À l'Esaip, c'est un pré-incubateur qui est en cours de création, et l'Insa Centre Val-de-Loire a inauguré son incubateur début 2014. "Il est clair que ces structures sont d'un grand soutien pour les jeunes créateurs", témoigne Vivien Staehle-Bouliane. À 24 ans, le jeune homme vient d'être diplômé de SupOptique. Avec deux camarades de promotion, il a créé son entreprise pendant son cursus, Phonoptics, qui commercialise un microphone à fibre optique. Passé par la filière Innovation-Entrepreneuriat (FIE) de l'école d'ingénieurs, il a eu trois années pour apprendre les bases du "métier" (comptabilité, dépôt de brevet, propriété intellectuelle) et mettre sur pied son projet. Depuis sa diplomation, il est hébergé gratuitement pendant un an au sein du 503, incubateur de SupOptique, et bénéfice de toute l'infrastructure technique des lieux, au cœur d'un cocon sécurisant.

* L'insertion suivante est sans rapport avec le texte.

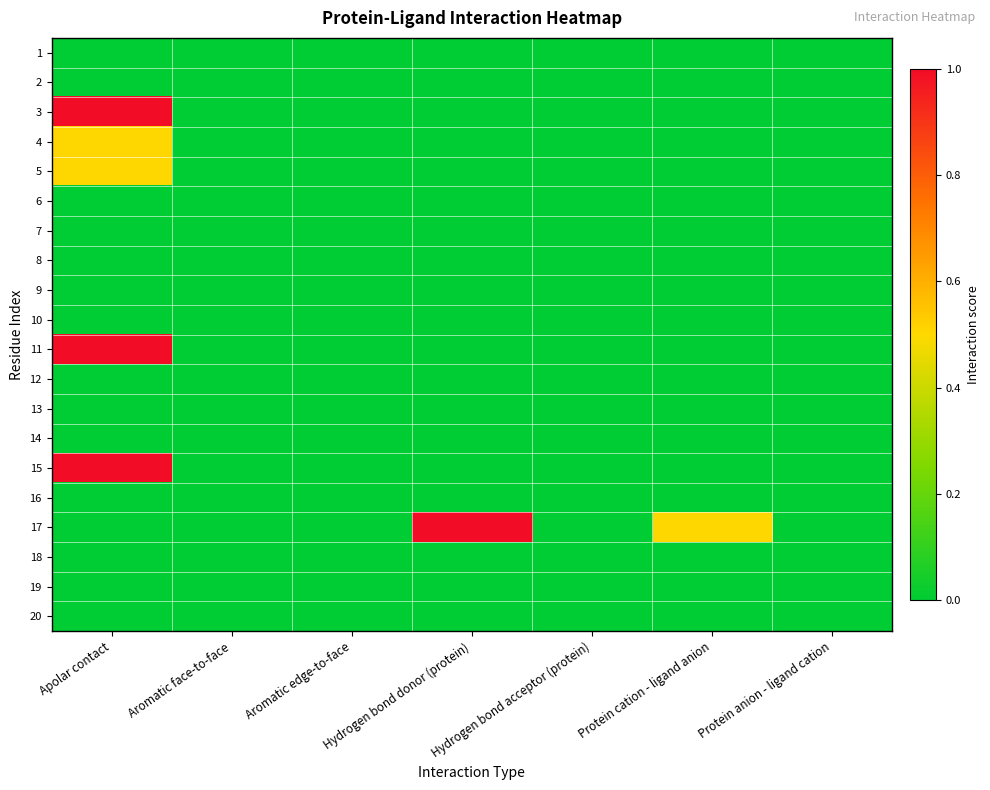

Which has a higher value, Protein cation - ligand anion or Aromatic face-to-face?

Protein cation - ligand anion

Car le principal intérêt de cet accompagnement sur mesure est de permettre aux porteurs de projet de se lancer sans se mettre totalement en danger. "Un échec pendant les études est moins problématique : aujourd'hui encore, une mauvaise expérience en début de vie active peut être mal vue sur un CV, note Alain Ayache. Ici, au sein de l'école, ils peuvent se lancer sans risques."